So what: First, the giant chip designer reported solid fourth-quarter results with a side of downright terrible forward guidance. Moreover, management is losing forward visibility to the point that they will now stop providing full-year guidance figures in these quarterly updates. Shares fell more than 15% the next day, setting the tone for a brutal November.
Two weeks later, Qualcomm disclosed a new anticompetition investigation against the company by regulators in South Korea. This case could drag on for years, like the last Korean complaint did. That time, Qualcomm ended up paying a hefty $236 million fine for encouraging Korean device makers to use the former's own chips rather than licensed alternatives based on Qualcomm's technology patents. Qualcomm shares took another 10% dive on this news.
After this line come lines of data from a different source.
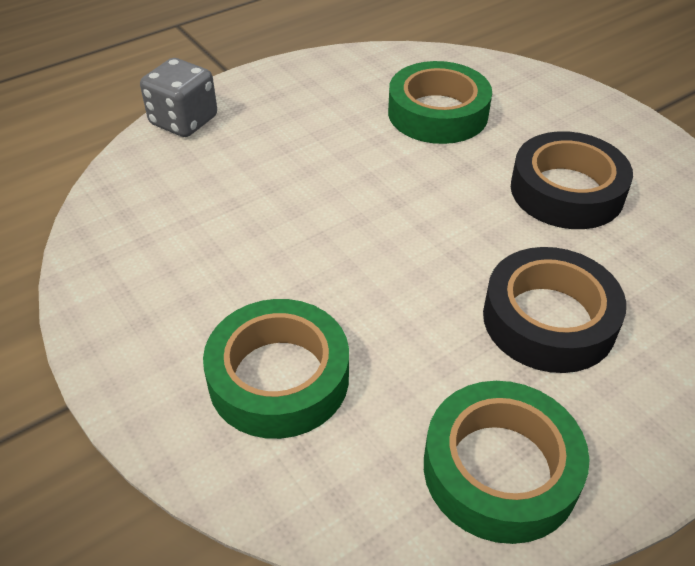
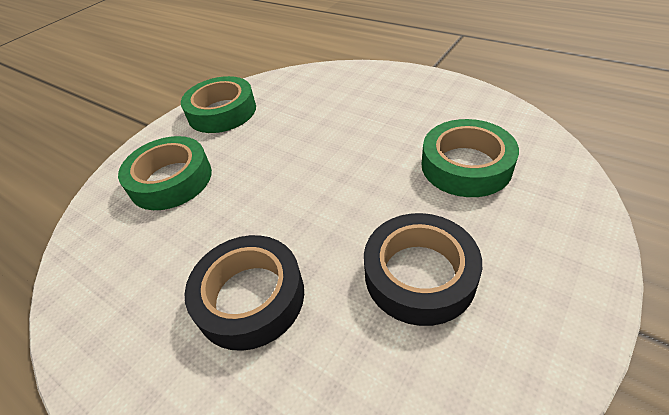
camera: 75 degrees right, 0 degrees up
grey dice [140,58,217,137] -> none
green tape [424,381,590,544] -> green tape moved to [181,76,256,133]

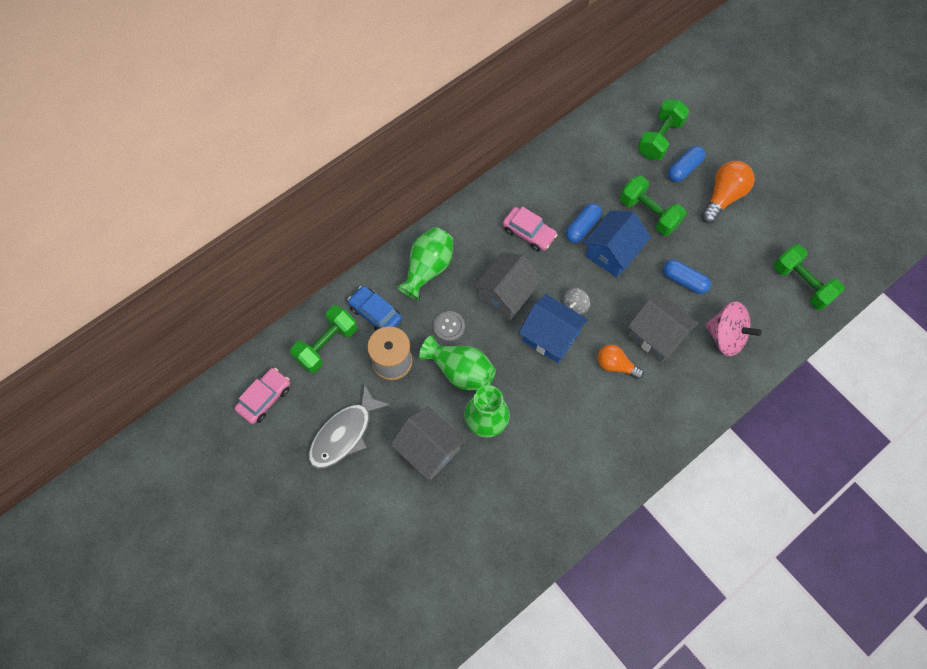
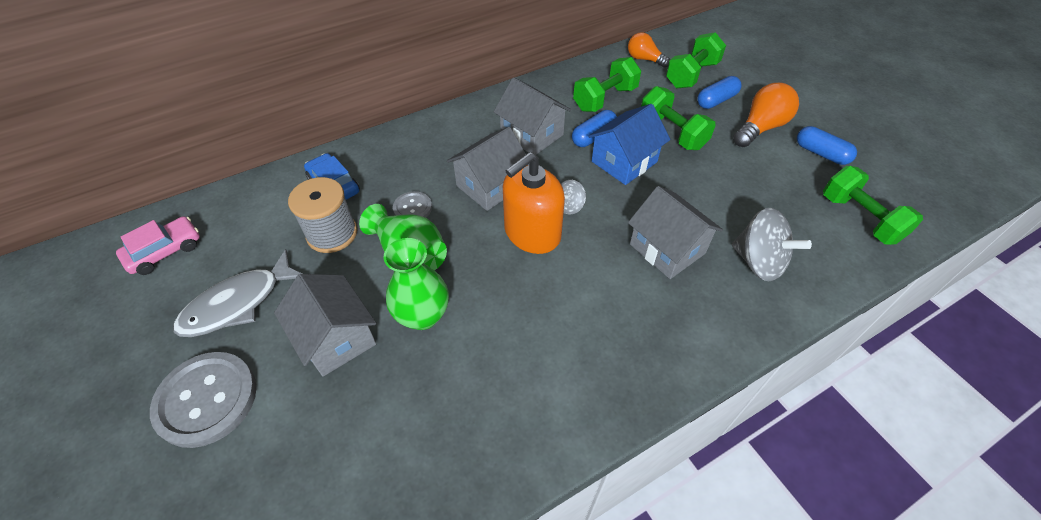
camera: 10 degrees right, 15 degrees down
green dumbbell [290,305,357,373] -> green dumbbell moved to [573,57,641,112]
green vase [397,227,453,300] -> none
pink car [503,207,557,251] -> grey house [494,77,571,155]
blue house [519,294,588,363] -> orange soap dispenser [503,152,565,254]
orange light bulb [597,344,644,379] -> orange light bulb moved to [628,32,670,68]
blue capsule [663,260,711,294] -> blue capsule moved to [797,126,857,165]
pink spinning top [705,301,762,356] -> grey spinning top [732,208,812,281]
none -> grey button [150,352,257,448]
Now what: All told, Qualcomm investors have seen their shares falling nearly 35% in 2015. And it's not an industry thing, but Qualcomm's own pain.
It's all about execution. Broadcom and TI have held their cash flows relatively steady over the past year. Meanwhile, Qualcomm's free cash flows shrank by 38%. Revenue figures play out a similar story.
That Korean regulatory threat may cost Qualcomm some serious cash, albeit several years down the line.
But before worrying about that distant threat, Qualcomm's leadership and investors must focus on getting back to profitable growth. Losing big-ticket contracts and getting distracted by anticompetitive investigations is not a great way to get there.